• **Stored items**
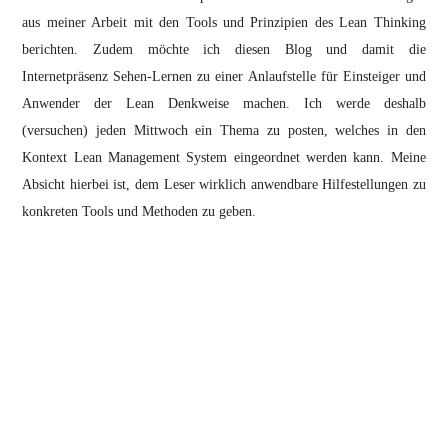
aus meiner Arbeit mit den Tools und Prinzipien des Lean Thinking
berichten. Zudem möchte ich diesen Blog und damit die
Internetpräsenz Sehen-Lernen zu einer Anlaufstelle für Einsteiger und
Anwender der Lean Denkweise machen. Ich werde deshalb
(versuchen) jeden Mittwoch ein Thema zu posten, welches in den
Kontext Lean Management System eingeordnet werden kann. Meine
Absicht hierbei ist, dem Leser wirklich anwendbare Hilfestellungen zu
konkreten Tools und Methoden zu geben.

• **REQUIRED ACTION**
The reply should hold the lines from the top of the records through the line containing "Anwender der Lean", reproduced exactly, and no pictures.

• **SOLUTION TO THIS PROBLEM**
aus meiner Arbeit mit den Tools und Prinzipien des Lean Thinking
berichten. Zudem möchte ich diesen Blog und damit die
Internetpräsenz Sehen-Lernen zu einer Anlaufstelle für Einsteiger und
Anwender der Lean Denkweise machen. Ich werde deshalb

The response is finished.